- **Text provided**:
──────
PSES 019-09/10 KZN
Award  Date:
4 November 2011
Case Number: PSES 019-09/10 KZN
Province: KwaZulu-Natal
Applicant: SADTU obo CS Basi and Others
Respondent: Department of Education, KwaZulu-Natal
Issue: Unfair Labour Practice - Promotion/Demotion
Venue: KC Moodley
Award Date: 4 November 2011
Arbitrator: KC Moodley

In the matter between:

SADTU obo CS BASI and Others Applicant



TRAINING Respondent


Case Number: PSES 019-09/10KZN

Date of Award 4 November 2011

KC Moodley


Education Labour Relations Council

261 West Avenue , Centurion, 0046

Tel: 012 663 7446

Fax: 012 663 1601


The Applicants were represented by Adv J Nxusani, instructed by Attorneys M Magigaba INC. The Respondent was represented by Ms B Bogatsu, an attorney of the firm Garlicke and Bousfield INC. .


The issue to be determined is whether the Applicants were dismissed and if so whether the dismissals were procedurally and substantively fair.


The Applicants Case


Baleni testified that in 2007 she applied for a lecturing post with the Respondent after seeing an advert in the daily Ilanga newspaper. She was shortlisted, interviewed and appointed as a Lecturer. She was presented with a contract of employment by Senzo Shezi (Shezi), the Respondent’s Human Resources Officer. Shezi informed her that she would be teaching Business Administration and Office Data Processing at the Respondent’s Qadi Campus.

Baleni was employed on a fixed term contract commencing on 28 January 2008 and terminating on 31 December 2008. In October 2008 she received a letter from the respondent informing her that her contract of employment would be extended to 31 December 2009. On 30 November 2009, Baleni received a letter informing her that her contract would expire on 31 December 2009 and that it would not be renewed.
──────
- **Stored data**:

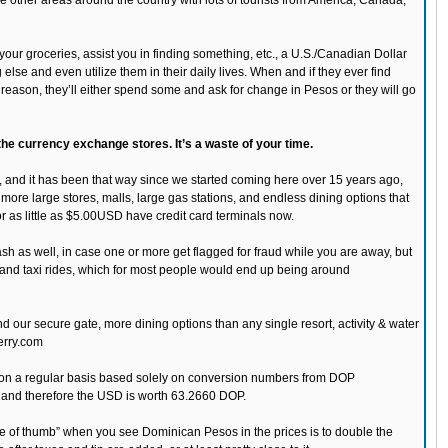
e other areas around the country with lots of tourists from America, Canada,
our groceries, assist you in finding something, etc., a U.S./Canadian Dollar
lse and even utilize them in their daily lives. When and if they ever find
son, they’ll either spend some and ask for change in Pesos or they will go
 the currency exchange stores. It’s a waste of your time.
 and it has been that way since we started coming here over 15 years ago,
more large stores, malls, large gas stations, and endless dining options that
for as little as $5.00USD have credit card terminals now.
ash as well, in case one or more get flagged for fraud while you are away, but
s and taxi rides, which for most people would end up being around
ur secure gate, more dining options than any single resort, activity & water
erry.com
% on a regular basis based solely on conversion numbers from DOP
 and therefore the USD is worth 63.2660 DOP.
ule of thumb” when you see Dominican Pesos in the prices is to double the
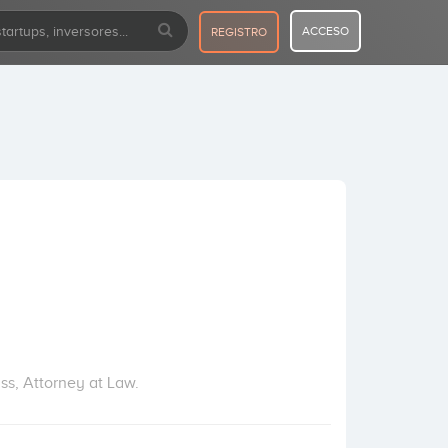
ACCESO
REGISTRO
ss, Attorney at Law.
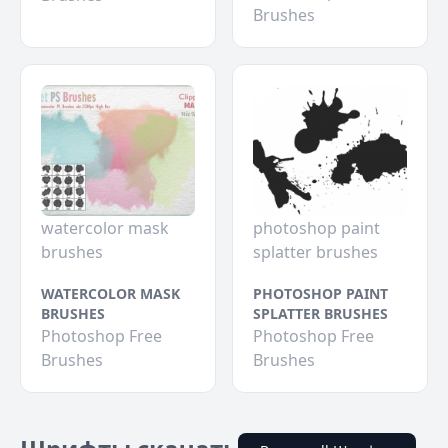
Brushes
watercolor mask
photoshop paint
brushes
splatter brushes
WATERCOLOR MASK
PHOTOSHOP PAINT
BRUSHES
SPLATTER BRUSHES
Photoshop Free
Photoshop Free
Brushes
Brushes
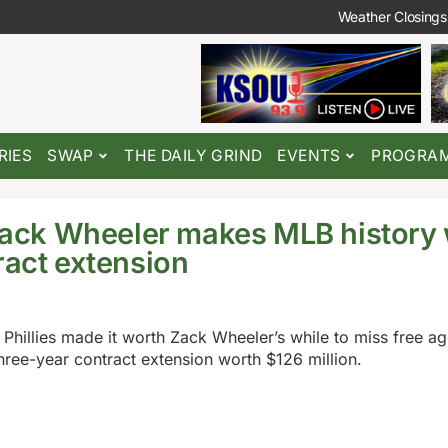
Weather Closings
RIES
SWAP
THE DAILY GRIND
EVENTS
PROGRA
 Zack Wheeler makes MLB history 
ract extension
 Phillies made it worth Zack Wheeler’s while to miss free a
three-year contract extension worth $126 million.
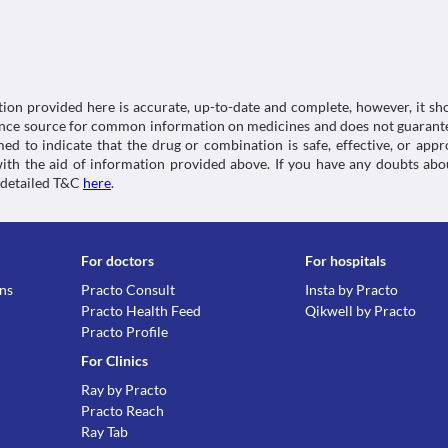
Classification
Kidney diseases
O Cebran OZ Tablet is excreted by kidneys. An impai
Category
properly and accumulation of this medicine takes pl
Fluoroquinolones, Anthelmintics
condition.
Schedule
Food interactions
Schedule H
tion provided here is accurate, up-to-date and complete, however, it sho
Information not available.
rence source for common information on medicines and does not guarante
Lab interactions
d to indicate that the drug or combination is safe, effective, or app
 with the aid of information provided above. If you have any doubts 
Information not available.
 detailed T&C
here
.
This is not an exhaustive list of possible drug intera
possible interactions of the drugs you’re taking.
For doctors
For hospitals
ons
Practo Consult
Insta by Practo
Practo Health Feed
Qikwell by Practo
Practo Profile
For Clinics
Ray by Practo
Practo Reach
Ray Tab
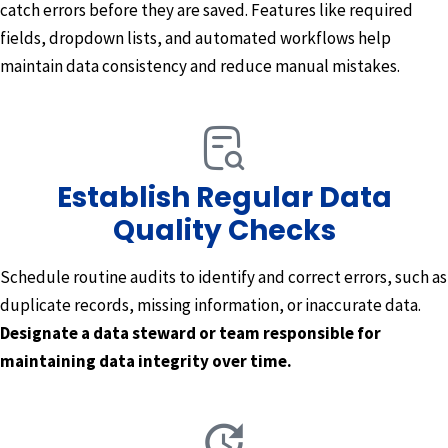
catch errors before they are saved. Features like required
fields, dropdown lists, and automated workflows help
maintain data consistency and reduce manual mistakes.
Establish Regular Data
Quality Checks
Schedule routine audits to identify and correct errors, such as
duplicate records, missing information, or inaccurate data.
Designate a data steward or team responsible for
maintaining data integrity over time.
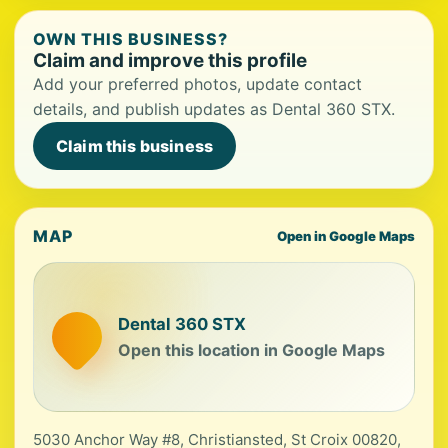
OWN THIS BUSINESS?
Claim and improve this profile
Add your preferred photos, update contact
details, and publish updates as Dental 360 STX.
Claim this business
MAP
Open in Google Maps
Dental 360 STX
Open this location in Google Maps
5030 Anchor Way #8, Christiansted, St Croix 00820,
──────
- **Explore the material**:
1. Answer these questions from the arbitration award:
(a) Who was the arbitrator?
(b) Who represented the Respondent?
(c) On what date did Baleni's fixed term contract begin?
2. Please write out everything in the arbitration award from "The Applicants were represented" down to "Bousfield INC. .", changing "represented" to "assisted".
3. Does the arbitration award support each statement? Answer yes or no and quote the words that decide it.
(a) Baleni learned of the lecturing post from an advert in the Ilanga newspaper.
(b) Shezi was the Respondent's Human Resources Officer.
(c) Baleni's contract was renewed beyond 31 December 2009.
The listing comes from a separate source and not from the arbitration award.

- **Task-by-task outputs**:
1.
(a) KC Moodley
(b) Ms B Bogatsu, an attorney of the firm Garlicke and Bousfield INC.
(c) 28 January 2008

2.
The Applicants were assisted by Adv J Nxusani, instructed by Attorneys M Magigaba INC. The Respondent was assisted by Ms B Bogatsu, an attorney of the firm Garlicke and Bousfield INC. .

3.
(a) Yes: "after seeing an advert in the daily Ilanga newspaper"
(b) Yes: "Senzo Shezi (Shezi), the Respondent’s Human Resources Officer"
(c) No: "her contract would expire on 31 December 2009 and that it would not be renewed"